After You Get Punched in the Face
Super Bowl XLIII certainly ranks as one of the greatest sports upsets of all time, with the New York Giants defeating the undefeated and seemingly invincible New England Patriots. In a postgame interview, Giant star Michael Strahan explained that his team had won by throwing the Patriots off with unrelenting pressure, which worked because “everybody has a plan until they get punched in the face.”
While this short quote is meant to describe football and boxing, it is also an excellent description of life. Many people have brilliant futures until an unforeseen event derails their lives, their grand plans undone by an unexpected punch in the face. Families are shattered by divorce and discord, careers ruined by bad luck, and lives disabled by illness and injury. The punch in the face leaves many a person down for the count.
After getting punched in the face, there’s a great deal of pain accompanied by humiliation. For those accustomed to success, the bitter taste of failure is sometimes too difficult to swallow. After major losses in the financial markets, German Billionaire Adolf Merckle threw himself in front of a train; after losing hundreds of millions of dollars in clients money to Bernie Madoff’s scheme, French banker RenĂ©-Thierry Magon de la Villehuchet took his own life. The anguish and embarrassment of defeat can be a knockout punch.
However, there are people who have been beaten and humiliated, but refused to throw in the towel. These determined losers seem absurd, continuing to fight on after the battle seems lost.
This quixotic determination is evident throughout the history of the Jewish people.
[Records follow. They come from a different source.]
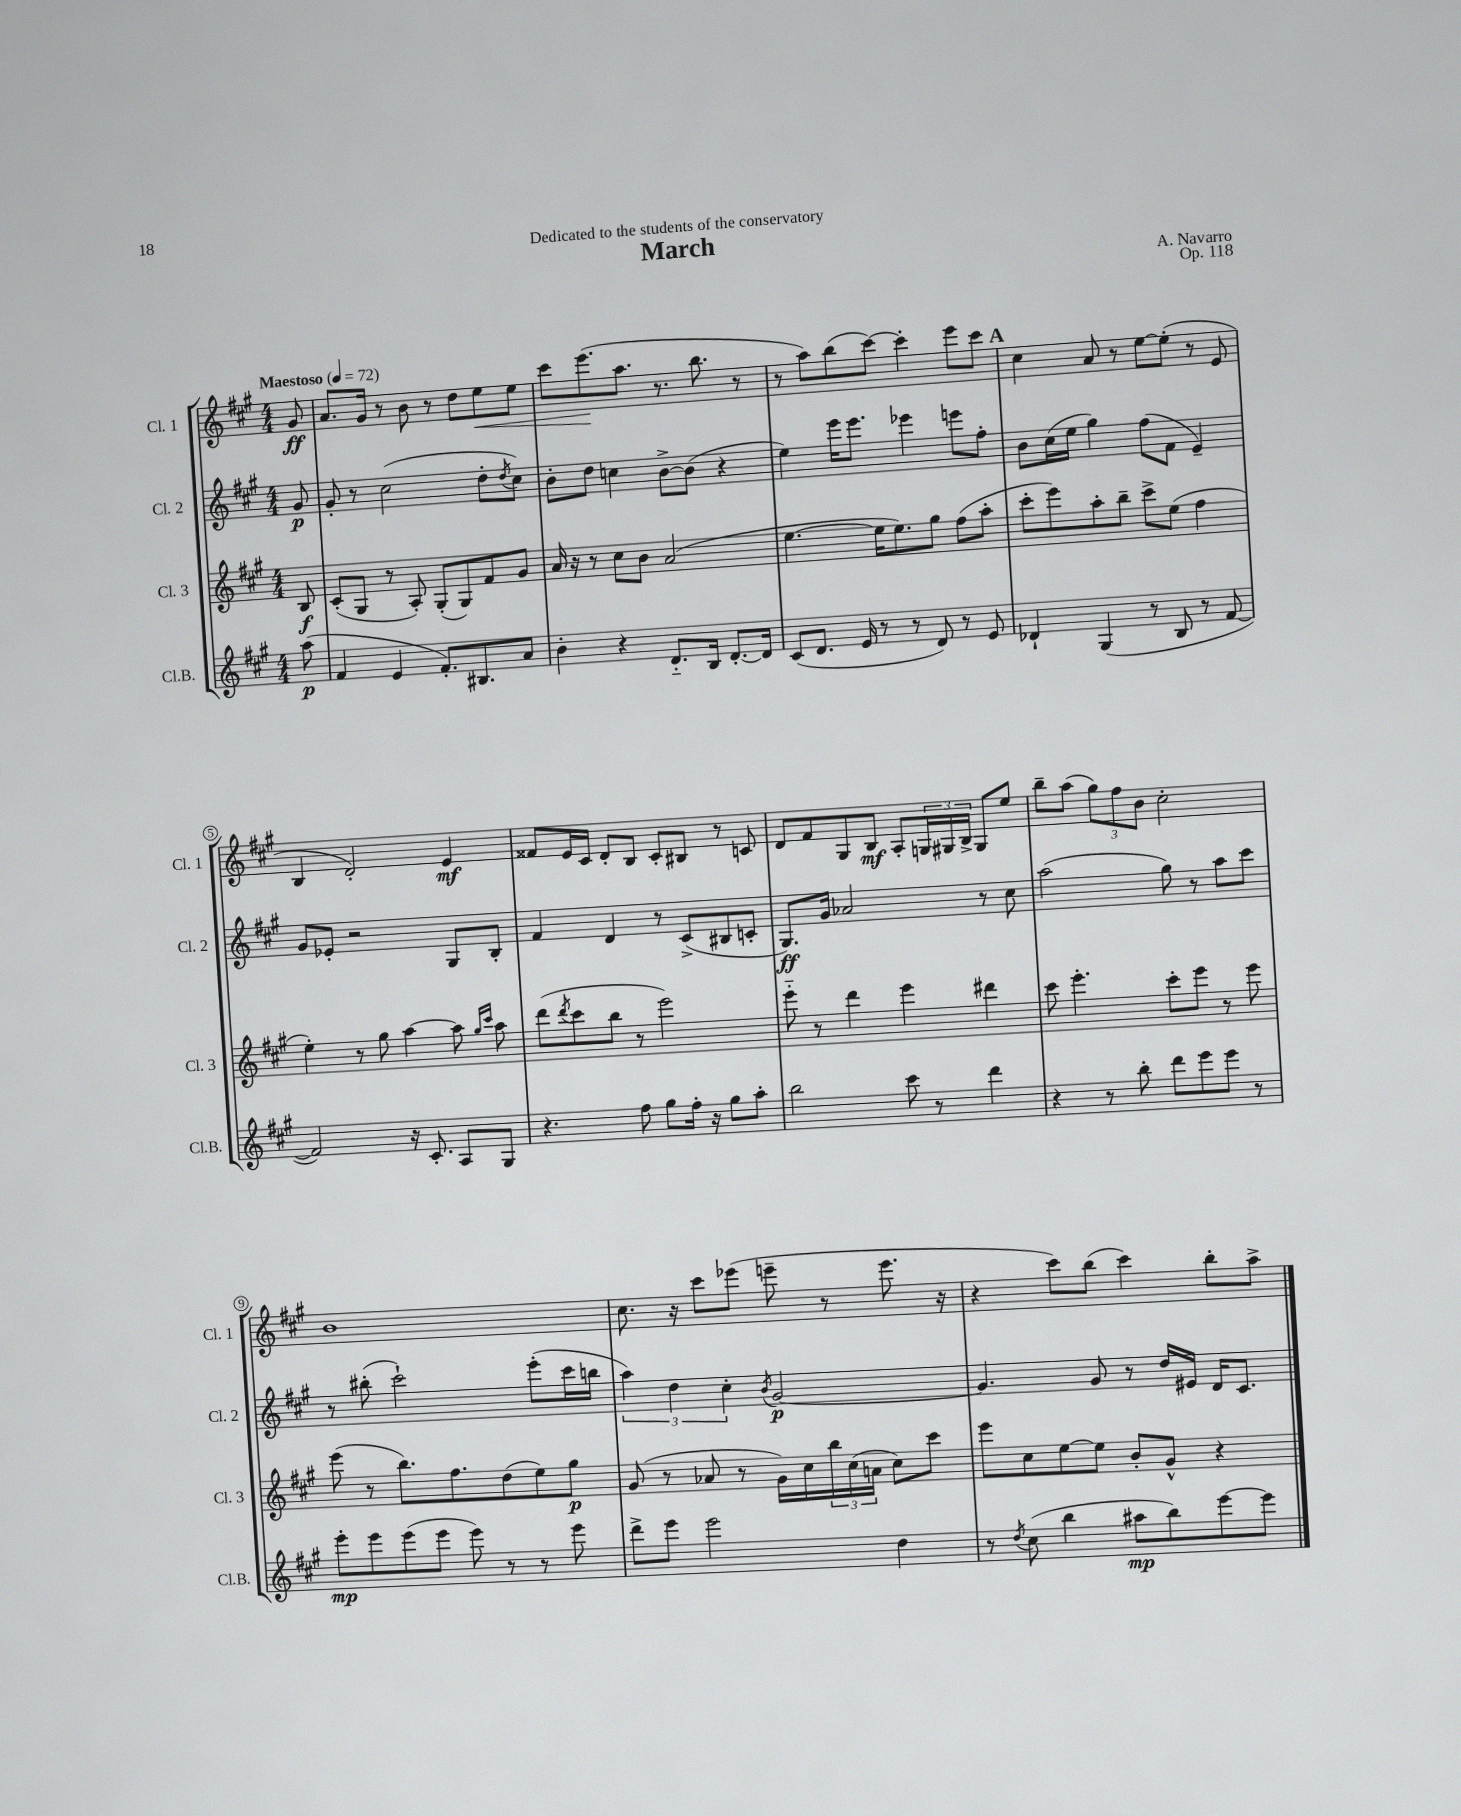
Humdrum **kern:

**kern	**kern	**kern	**kern
*staff4	*staff3	*staff2	*staff1
*clefG2	*clefG2	*clefG2	*clefG2
*k[f#c#g#]	*k[f#c#g#]	*k[f#c#g#]	*k[f#c#g#]
*M4/4	*M4/4	*M4/4	*M4/4
*MM72	*MM72	*MM72	*MM72
(8aa	8B	8g#	8g#
=	=	=	=
4f#	(8c#'	8g#'	8.a
.	8G#	8r	.
.	.	.	16g#
4e	8r	(2cc#	8r
.	8A')	.	8b
8.f#')	(8G#'	.	8r
.	8G#)	.	8dd
8.B#	.	.	.
.	8f#	8dd'	8ee
.	.	8qdd	.
8a	8g#	8cc#)	8ee
=	=	=	=
4b'	16a	8b'	8ccc#
.	16r	.	.
.	8r	8dd	(8.eee
4r	8cc#	4cc	.
.	.	.	8.aa
.	8b	.	.
8.d'~	(2a	[8b^	8.r
.	.	(8b]	.
16B	.	.	8.bb
[8.d'	.	4r	.
.	.	.	8r
16d]	.	.	.
=	=	=	=
(8c#	[4.ee	4ee)	8r
8.d	.	.	8aa)
.	.	16eee	(8bb
16e	.	8.eee	.
8r	16ee]	.	[8ccc#)
.	8.ee)	.	.
8r	.	4eee-	4ccc#']
8d)	8gg#	.	.
8r	(8ff#	8eee	8eee
8e	8aa'	8ff#'	8ccc#
=	=	=	=
4d-`	8ccc#'	8b	4cc#
.	8eee)	(16cc#	.
.	.	16ee	.
(4G#	8aa'	4gg#)	8a
.	8bb~	.	8r
8r	8ccc#^	(8ff#	[8ee
8B	(8ee	8f#	(8ee']
8r	4ff#	4e~)	8r
[8f#	.	.	8e
=	=	=	=
2f#])	4ee')	8g#	4B
.	.	8e-'	.
.	8r	2r	2d')
.	8gg#	.	.
16r	[4aa	.	.
8.c#'	.	.	.
8A	8aa]	8G#	4e
.	16qqgg#	.	.
.	16qqccc#	.	.
8G#	8aa	8B'	.
=	=	=	=
4.r	(8ddd	4f#	8f##
.	8qddd	.	.
.	8ccc#	.	16e
.	.	.	16c#
.	8bb	4d	8d'
8ff#	8r	.	8B
8gg#	2eee)	8r	8c#'
16ff#'	.	(8c#^	8B#
16r	.	.	.
8gg#	.	8B#	8r
8aa'	.	8c'	8c
=	=	=	=
2bb	8eee'~	8.G#)	8d
.	8r	.	8f#
.	.	16g#	.
.	4ddd	2a-	8G#
.	.	.	8B
8ccc#	4eee	.	8A'
8r	.	.	24G
.	.	.	24G#
.	.	.	24B^
4ddd	4ddd#	8r	8G#
.	.	8cc#	8ee
=	=	=	=
4r	8ccc#	(2aa	8bb~
.	4.eee'	.	(8aa
8r	.	.	12gg#)
.	.	.	12ff#
8bb'	.	.	.
.	.	.	12b
8ddd	8ccc#'	8gg#)	2cc#'
8eee	8eee	8r	.
8eee	8r	8aa	.
8r	8eee	8ccc#	.
=	=	=	=
8eee'	(8eee	8r	1b
8eee	8r	(8bb#'	.
(8eee	8.bb)	2ccc#`)	.
8eee	.	.	.
.	8.ff#	.	.
8eee)	.	.	.
8r	(8dd	.	.
8r	8ee)	(8eee'	.
8eee	8gg#	16ccc#	.
.	.	16bb	.
=	=	=	=
8ddd^	(8g#	6aa)	8.cc#
8eee	8r	.	.
.	.	6dd	.
.	.	.	16r
2eee	8a-	.	8ccc#
.	.	6cc#'	.
.	8r	.	(8eee-
.	.	8qb	.
.	16g#)	[2g#	8eee~
.	16cc#	.	.
.	24bb	.	8r
.	(24cc#	.	.
.	24a	.	.
4dd	8cc#)	.	8.eee
.	8ccc#	.	.
.	.	.	16r
=	=	=	=
8r	8eee	4.g#]	4r
8qdd	.	.	.
(8cc#	8cc#	.	.
4bb	[8ee	.	8ccc#)
.	8ee]	8g#	(8bb
8aa#	8b'	8r	4ccc#)
8bb)	8g#^^	16dd	.
.	.	16e#	.
[8eee	4r	16d	8bb'
.	.	8.c#	.
8eee]	.	.	8aa^
==	==	==	==
*-	*-	*-	*-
Until the establishment of the State of Israel, Jewish history was a long string of defeats, with the Jews hanging on from one beating to another. Why did we do this? Why keep getting up off the canvas, just to be knocked down another time?
Joseph provides the answer. Joseph antagonizes his brothers with his dreams and his status as Jacob’s favourite son; but one day, on a mission of peace, Jacob sends Joseph to the city of Shechem to check on the welfare of his brothers. Instead of giving Joseph a chance, the brothers seize him and sell him into slavery. For the rest of his days, Joseph struggles mightily to rebuild his life and family.
Yet at the end of his life, The Midrash tells us that Joseph makes a strange request: to be buried in Shechem, the very city he traveled to on the day he was sold into slavery. What could possess Joseph to choose the location of his humiliating “punch in the face” as his final resting place?
The answer is simple: Joseph had a mission. That day, he had set out to Shechem in hope of attaining peace with his brothers; and even though he had been kidnapped, enslaved and exiled to another country, Joseph never let go of this dream. And in the end, he chooses a final resting place that reflects his determination to fulfill his mission.
"He who has a why to live for can bear almost any how." This pithy quote from Nietzsche best describes Joseph’s return to Shechem, and Jewish people’s return to Israel; and it also reminds us that if you’re on a mission, the game plan remains the same, both before and after the punch in the face.